Open Access
Aconitate decarboxylase 1 participates in the control of pulmonary Brucella infection in mice
Author(s) -
Aurore Demars,
Armelle Vitali,
Audrey Comein,
Elodie Carlier,
Abdulkader Azouz,
Stanislas Goriely,
Justine Smout,
Véronique Flamand,
Mégane Van Gysel,
Johan Wouters,
Jan Abendroth,
Thomas E. Edwards,
Arnaud Machelart,
Eik Hoffmann,
Priscille Brodin,
Xavier De Bolle,
Eric Muraille
Publication year - 2021
Publication title -
plos pathogens
Language(s) - English
Resource type - Journals
SCImago Journal Rank - 3.719
H-Index - 206
eISSN - 1553-7374
pISSN - 1553-7366
DOI - 10.1371/journal.ppat.1009887
Subject(s) - brucella melitensis , isocitrate lyase , biology , microbiology and biotechnology , glyoxylate cycle , brucella , malate synthase , in vitro , downregulation and upregulation , immune system , enzyme , gene , virology , biochemistry , immunology , brucellosis
Brucellosis is one of the most widespread bacterial zoonoses worldwide. Here, our aim was to identify the effector mechanisms controlling the early stages of intranasal infection with Brucella in C57BL/6 mice. During the first 48 hours of infection, alveolar macrophages (AMs) are the main cells infected in the lungs. Using RNA sequencing, we identified the aconitate decarboxylase 1 gene ( Acod1 ; also known as Immune responsive gene 1), as one of the genes most upregulated in murine AMs in response to B . melitensis infection at 24 hours post-infection. Upregulation of Acod1 was confirmed by RT-qPCR in lungs infected with B . melitensis and B . abortus . We observed that Acod1 -/- C57BL/6 mice display a higher bacterial load in their lungs than wild-type (wt) mice following B . melitensis or B . abortus infection, demonstrating that Acod1 participates in the control of pulmonary Brucella infection. The ACOD1 enzyme is mostly produced in mitochondria of macrophages, and converts cis-aconitate, a metabolite in the Krebs cycle, into itaconate.
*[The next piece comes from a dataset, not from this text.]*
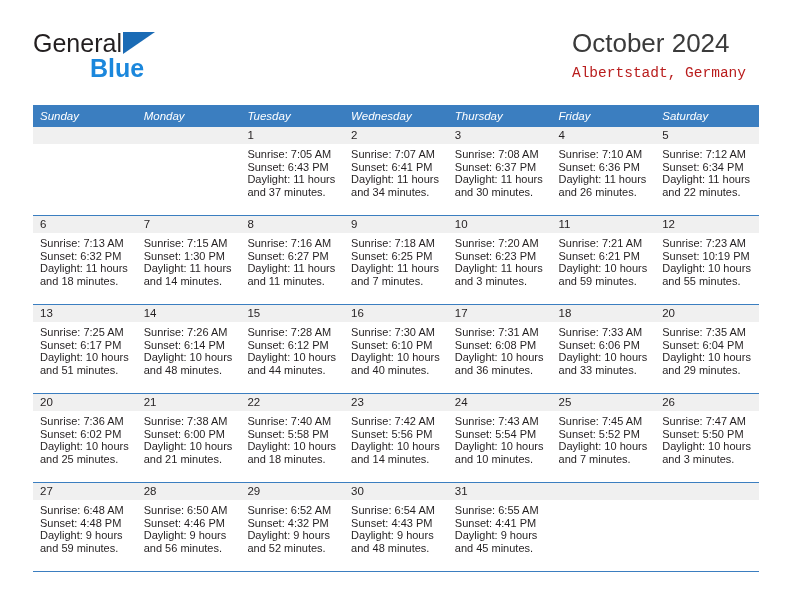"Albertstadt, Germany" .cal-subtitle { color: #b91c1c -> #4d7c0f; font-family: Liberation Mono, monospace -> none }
Dimethyl itaconate (DMI), a chemically-modified membrane permeable form of itaconate, has a dose-dependent inhibitory effect on Brucella growth in vitro . Interestingly, structural analysis suggests the binding of itaconate into the binding site of B . abortus isocitrate lyase. DMI does not inhibit multiplication of the isocitrate lyase deletion mutant Δ aceA B . abortus in vitro . Finally, we observed that, unlike the wt strain, the Δ aceA B . abortus strain multiplies similarly in wt and Acod1 -/- C57BL/6 mice. These data suggest that bacterial isocitrate lyase might be a target of itaconate in AMs.